Орел ещё пытался ерепениться, но было ясно, что козырей у него никаких нет. Он ничего не добился, своей авантюрой бесповоротно загубил политическую репутацию, вместо порядка получил бунт среди развалин, пальбу на улицах, горы трупов, толпы беженцев. И это при том, что Светлоярск неизвестно на сколько времени отрезан от внешнего мира, при явно небольшом запасе продовольствия и медикаментов. А если ещё реакторы разрушатся на нашем маленьком островке, что тогда?

- Ладно, ладно! - крикнул Грыхенко. - Нечего с больной головы, понимаешь, на здоровую! Пущай, пущай бунтуют! Мы зачистку сделаем, в городе, понимаешь, швали всякой меньше останется! Жечь их надо, давить! Танками! Демократов этих, черножопых спекулянтов! Как тараканов! Развелись, понимаешь, пока в стране бардак творился! Раньше надо было начинать! Уже попрятались по щелям, а когда успокоится, снова расплодятся!

Он походил на перегретый паровой котел: переполнявшая генерала ярость сочилась отовсюду, заливая багровым румянцем его лицо, вылетала молниями из глаз.

- Кстати, генерал, - сказал ему Долинов. - Там проблемка была. Помогай. Хачик один совсем обнаглел. Он типа главный грузин в городе, построил себе ту ещё крепость, и все никак не угомонится. Моих ребят два десятка уже полегло. Он там, может, один остался, а все отстреливается. Дядя Шалва - его кликуха. Живым бы его взять, да уже небось не выйдет... Огнеметы у тебя есть?

- Танки пошлем, - рыкнул генерал. - Где он засел, говоришь?

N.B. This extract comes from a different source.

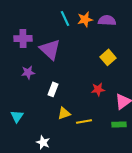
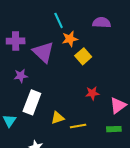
orange star: (85, 19) -> (70, 39), moved
yellow square: (108, 57) -> (83, 56), moved
white rectangle: (53, 89) -> (32, 102), moved, size x1.6

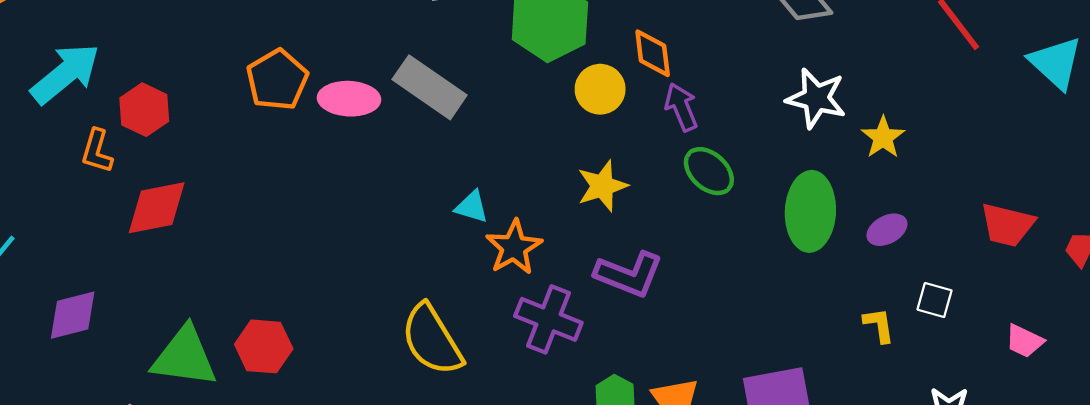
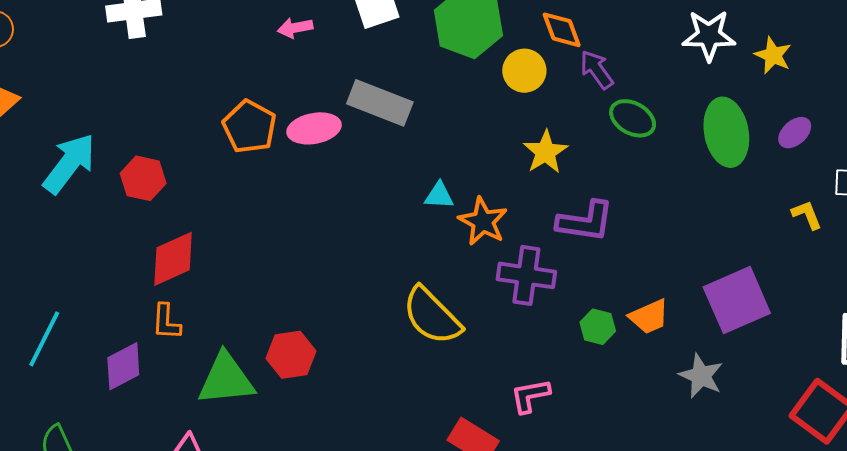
orange L-shape: (97, 151) -> (166, 322), moved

- На Юбилейной. Да вон, Димон знает. Димон, сходи, разотри там с генералом.

Когда Грыхенко и Мамонтенок-Дима удалились, Долинов сказал:

- Это, значит, ваш комитет, да? Заседаете, да? - он поддал ногой перевернутую консервную банку. - Истэблишмент, вашу мать! Шавки обдолбанные! Трепло! Только умеете, что собачиться! Страну просрали, и все никак не угомонитесь? Я ваш комитет распускаю!

Он направился к председательскому креслу, но в нем по-прежнему сидела Анжела, и Долинов замер в некоторой нерешительности. Анжела, чтобы не дать ему повода для грубости, встала, и новоявленный вождь, даже не подумав уговаривать её остаться, уселся в кресло. Курбатов встал у его плеча, как верный адьютант. Анжела отошла к окну, где Пурапутин в своей обычной хамоватой манере попытался проявить участие:

- Ну как ты, мать? В приключения вляпались? Целы? А эти-то двое, охрана ваша, где?

Она только хмуро скривила лицо. Пурапутин понял, что ничего хорошего не услышит, и замолчал. Рядом со мной оказался Моллюсков, ещё более неопрятный, чем обычно. В его всклокоченной шевелюре торчали какие-то щепки, изо рта несло не только запахом нечищенных зубов, но и весьма откровенным перегаром. Впрочем, все мы выглядели не лучше.

- Давно из "Девятки"? - спросил я его. - Как там Бойков?

- Трудится, беженцев размещает. Паника улеглась, малый купол стабилизировался, больше не увеличивается. Мы создали комиссию...

- А что же вы говорили, - не дослушал я его, - биополе... Вам к городу нельзя приближаться...

Не знаю, что бы он мне на это ответил - его окликнул Долинов.

- Эй вы, телепат! Вы тут типа эксперт по полю? Докладывайте обстановку!

Моллюсков, нисколько не задетый такой пренебрежительностью, важно вышел на середину кабинета.

- Алексей Алексеевич! - торжественно начал он. - То, что я сейчас скажу, покажется вам чрезвычайно странным, но не забывайте - сознание, открытое сверхчувственному восприятию, видит в мире многое, что недоступно обыденному разуму! Конечно, у меня нет связи с кремлевскими политиками; но я даже сквозь непроницаемый барьер поля вижу нечто далекое, но имеющее прямое отношение и к эксперименту в "Девятке", и конкретно к вам.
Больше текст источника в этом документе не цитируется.